Parliament's intention in 1982 was clearly that, after 37 years, governments would be massively more open and transparent than before.
The law, though, is usually administered by the very politicians who hold the information. It contains no fines or threats of imprisonment even for those who most flagrantly breach it.
While ordinary bureaucrats initially took their legal obligations seriously, over the years the politicians have corrupted departmental processes using their so-called no surprises rule.
An eternal rule of politics is that, when it comes to ethical questions such as complying with the OIA, each Government is worse than the one before.
They adopt all the dirty tricks of their predecessors and invent new ones of their own.
Ironically, this is never an argument to change the Government, since it means Simon Bridges' National Government would be worse than Ardern's and Kiritapu Allan's Labour Government worse than his.

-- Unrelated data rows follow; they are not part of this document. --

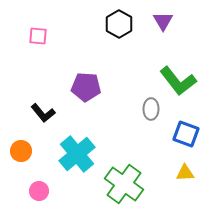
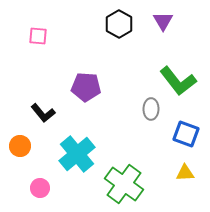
orange circle: moved 1 px left, 5 px up
pink circle: moved 1 px right, 3 px up
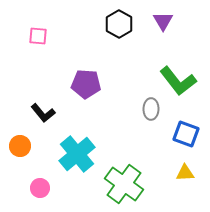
purple pentagon: moved 3 px up
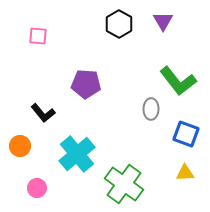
pink circle: moved 3 px left
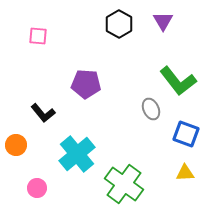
gray ellipse: rotated 25 degrees counterclockwise
orange circle: moved 4 px left, 1 px up
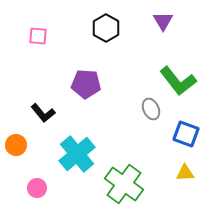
black hexagon: moved 13 px left, 4 px down
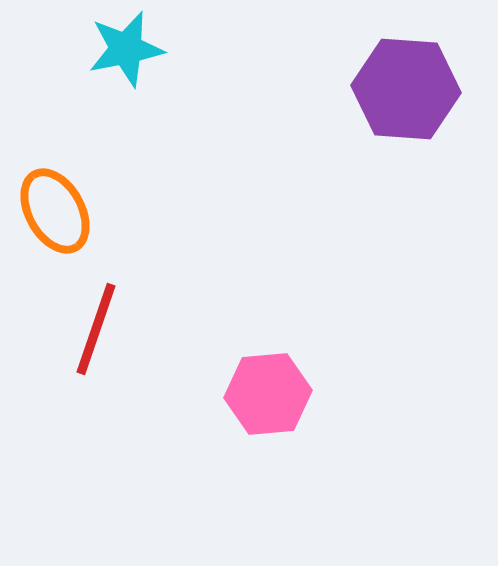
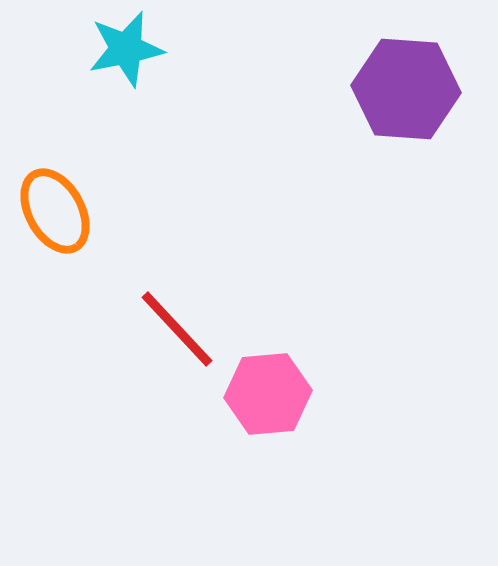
red line: moved 81 px right; rotated 62 degrees counterclockwise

Ardern, though, promised to break this cycle.
Her confidence and supply agreement with the Greens' James Shaw promised to "strengthen New Zealand's democracy by increasing public participation, openness, and transparency around official information".
She appointed an Open Government Minister, Clare Curran, who declared the Ardern regime would be the most open and transparent in history.
The opposite has of course occurred. Hilariously, Curran was soon forced to resign for hiding information from the public, Parliament and the Prime Minister.
Even more comical, Genter now demands to keep secret her letter about the $6.4b funding package on the grounds that it would not be in the public interest for anyone else to see it.
She claims she wrote as one ordinary MP to another on an inter-party matter. If that rule takes hold, Finance Minister Grant Robertson and his associate David Parker could claim all their correspondence about next year's Budget is just two Labour MPs communicating about their re-election plans.
Fixing the OIA would appear to require a politician of McLay's integrity emerging, so is hardly likely in 2019. The poor Ombudsman is completely overloaded and successive Beehives have mocked that office anyway.
An intervention by the courts seems required, but that would require someone with the means to commit a decade to litigation. If that's you, please get the process under way by making an OIA request at fyi.org.nz, which is sponsored by the Herald.
Anything that would hold a minister to account or be more than mildly interesting is certain to be rejected and create a pretext.
In the meantime, Genter is a disgrace to her party and herself and should either release her letter in full or resign.
- Matthew Hooton is managing director of PR and corporate affairs firm Exceltium.